O Estado de S.Paulo - 23/11
Tão logo foi batido o martelo, espocaram manifestações de regozijo dentro e fora do governo.
O leilão de concessões de expansão e de gestão dos aeroportos do Galeão (Rio de Janeiro) e de Confins (Minas Gerais) durou cerca de uma hora e meia e foi de fato um sucesso.
O sucesso não deve ser medido apenas pelo interesse manifestado por grandes grupos econômicos, pelos altos ágios obtidos (de 293,9% pelo leilão do Galeão e de 66,0% pelo de Cofins) e pela bolada de R$ 20,8 bilhões que vai ser recolhida em múltiplas parcelas ao Tesouro Nacional, a partir de março de 2015.
O maior sucesso deve ser creditado a importante mudança de postura e de comportamento do governo Dilma sobre como devem ser realizados investimentos e a administração de serviços públicos.
Ainda subsiste dentro do governo o ponto de vista de que qualquer operação que cheire a privatização é um atentado aos interesses nacionais. A condenação sistemática aos processos de privatização colocados em prática ao longo dos governos Itamar Franco e Fernando Henrique Cardoso foi um dos motes das campanhas do PT. Agora é o que está tratando de colocar em prática.
No caso do leilão dos aeroportos, ainda se ouve o matraquear de que o governo transfere de bandeja o filé mignon para os empresários, que só querem lucro e moleza, e deixa as pelancas para a Infraero, a empresa que é do povo.
Não passa pela cabeça dessa gente que problema maior do que infraestrutura cara, caracterizada por tarifas e pedágios altos, é a falta de infraestrutura. Mesmo se fosse eficiente, o que não é, o setor público não dispõe de recursos para bancar e administrar ele próprio o que tem de ser feito.

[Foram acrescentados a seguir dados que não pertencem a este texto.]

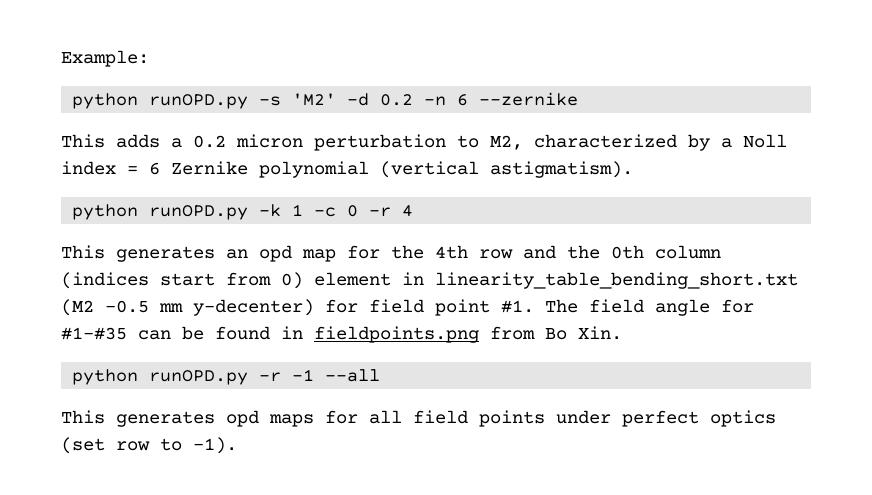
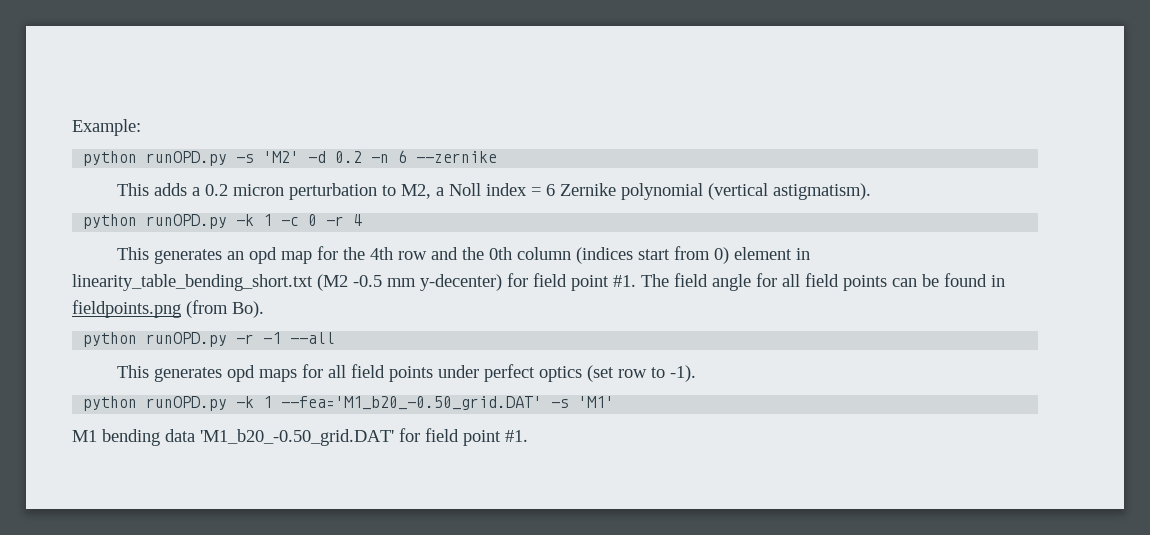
[534,134,710,151] characterized by -> (431, 191) none
[61,327,127,340] #1-#35 -> [782,273,887,291] all field points
[490,326,622,340] from Bo Xin. -> [186,300,264,318] (from Bo).
(237, 445) none -> [83,396,615,411] [72,428,528,446] // python runOPD.py -k 1 --fea='M1_b20_-0.50_grid.DAT' -s 'M1' // M1 bending data 'M1_b20_-0.50_grid.DAT' for field point #1.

A participação de empresas estrangeiras nos consórcios não tem nada de entreguismo, como também se alega nessas áreas e nas remanescentes do brizolismo, em cujas hostes militou a presidente Dilma. Deve-se a uma razão técnica incontornável: nenhuma empresa brasileira tem hoje experiência em administração de grandes aeroportos.
Até agora, mantinha-se arraigada dentro do governo a ideia de que as licitações de serviços públicos são empreendimentos destituídos de risco, fator que justificaria o achatamento da remuneração dos consórcios. O tamanho dos ágios mostra como esse ponto de vista não faz sentido.
O governo enfrenta custos enormes pelas omissões, pelos atrasos, pelas contradições internas na sua política de outorgas. O primeiro leilão de aeroportos, em 2012, contou com pequenas operadoras por regras mal engendradas. A ministra-chefe da Casa Civil, Gleisi Hoffmann, que coordena as licitações na área de infraestrutura, reconhece a falta de traquejo, falhas de modelagem, demora, improvisação e vacilações nesses processos.
Apesar de tudo, o governo Dilma está certo ao bancar essas iniciativas. E é importante que sejam bem-sucedidas porque esse sucesso deverá contribuir para modernizar e dar mais racionalidade à administração pública. Paradoxalmente, é essa convocação da iniciativa privada que pode resgatar pelo menos parte da credibilidade perdida ao longo destes anos.